● **What the task asks**
Each record should be written out exactly as it stands.

● **Entries shown**

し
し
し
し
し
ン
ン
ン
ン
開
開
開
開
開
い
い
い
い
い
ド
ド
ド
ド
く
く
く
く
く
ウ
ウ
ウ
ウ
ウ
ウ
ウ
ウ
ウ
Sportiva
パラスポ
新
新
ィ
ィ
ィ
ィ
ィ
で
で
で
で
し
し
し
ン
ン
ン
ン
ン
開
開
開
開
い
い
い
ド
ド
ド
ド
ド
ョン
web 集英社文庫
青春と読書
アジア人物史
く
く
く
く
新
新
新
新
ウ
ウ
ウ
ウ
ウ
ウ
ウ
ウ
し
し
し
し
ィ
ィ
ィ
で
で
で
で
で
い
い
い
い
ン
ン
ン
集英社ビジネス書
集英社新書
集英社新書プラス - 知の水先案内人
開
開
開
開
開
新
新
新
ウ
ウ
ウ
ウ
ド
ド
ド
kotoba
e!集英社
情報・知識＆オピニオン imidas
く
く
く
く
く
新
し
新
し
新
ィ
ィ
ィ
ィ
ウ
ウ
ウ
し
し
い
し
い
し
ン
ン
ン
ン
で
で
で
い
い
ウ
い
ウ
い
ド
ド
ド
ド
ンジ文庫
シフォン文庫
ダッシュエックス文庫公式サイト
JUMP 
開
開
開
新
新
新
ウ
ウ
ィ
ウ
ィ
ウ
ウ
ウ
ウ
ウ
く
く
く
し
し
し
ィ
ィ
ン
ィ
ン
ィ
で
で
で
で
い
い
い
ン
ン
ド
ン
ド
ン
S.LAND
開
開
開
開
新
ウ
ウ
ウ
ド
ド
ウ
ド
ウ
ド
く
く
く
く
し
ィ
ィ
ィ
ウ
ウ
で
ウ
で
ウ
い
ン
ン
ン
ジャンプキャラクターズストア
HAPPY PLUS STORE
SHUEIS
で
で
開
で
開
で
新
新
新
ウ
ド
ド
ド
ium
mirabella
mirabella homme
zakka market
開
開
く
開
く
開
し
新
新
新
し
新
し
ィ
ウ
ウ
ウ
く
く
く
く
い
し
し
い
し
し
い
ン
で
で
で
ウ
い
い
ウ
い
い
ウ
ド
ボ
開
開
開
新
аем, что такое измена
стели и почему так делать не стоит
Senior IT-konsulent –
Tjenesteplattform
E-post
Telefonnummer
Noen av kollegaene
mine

● **Response to this exercise**
し
し
し
し
し
ン
ン
ン
ン
開
開
開
開
開
い
い
い
い
い
ド
ド
ド
ド
く
く
く
く
く
ウ
ウ
ウ
ウ
ウ
ウ
ウ
ウ
ウ
Sportiva
パラスポ
新
新
ィ
ィ
ィ
ィ
ィ
で
で
で
で
し
し
し
ン
ン
ン
ン
ン
開
開
開
開
い
い
い
ド
ド
ド
ド
ド
ョン
web 集英社文庫
青春と読書
アジア人物史
く
く
く
く
新
新
新
新
ウ
ウ
ウ
ウ
ウ
ウ
ウ
ウ
し
し
し
し
ィ
ィ
ィ
で
で
で
で
で
い
い
い
い
ン
ン
ン
集英社ビジネス書
集英社新書
集英社新書プラス - 知の水先案内人
開
開
開
開
開
新
新
新
ウ
ウ
ウ
ウ
ド
ド
ド
kotoba
e!集英社
情報・知識＆オピニオン imidas
く
く
く
く
く
新
し
新
し
新
ィ
ィ
ィ
ィ
ウ
ウ
ウ
し
し
い
し
い
し
ン
ン
ン
ン
で
で
で
い
い
ウ
い
ウ
い
ド
ド
ド
ド
ンジ文庫
シフォン文庫
ダッシュエックス文庫公式サイト
JUMP 
開
開
開
新
新
新
ウ
ウ
ィ
ウ
ィ
ウ
ウ
ウ
ウ
ウ
く
く
く
し
し
し
ィ
ィ
ン
ィ
ン
ィ
で
で
で
で
い
い
い
ン
ン
ド
ン
ド
ン
S.LAND
開
開
開
開
新
ウ
ウ
ウ
ド
ド
ウ
ド
ウ
ド
く
く
く
く
し
ィ
ィ
ィ
ウ
ウ
で
ウ
で
ウ
い
ン
ン
ン
ジャンプキャラクターズストア
HAPPY PLUS STORE
SHUEIS
で
で
開
で
開
で
新
新
新
ウ
ド
ド
ド
ium
mirabella
mirabella homme
zakka market
開
開
く
開
く
開
し
新
新
新
し
新
し
ィ
ウ
ウ
ウ
く
く
く
く
い
し
し
い
し
し
い
ン
で
で
で
ウ
い
い
ウ
い
い
ウ
ド
ボ
開
開
開
新
аем, что такое измена
стели и почему так делать не стоит
Senior IT-konsulent –
Tjenesteplattform
E-post
Telefonnummer
Noen av kollegaene
mine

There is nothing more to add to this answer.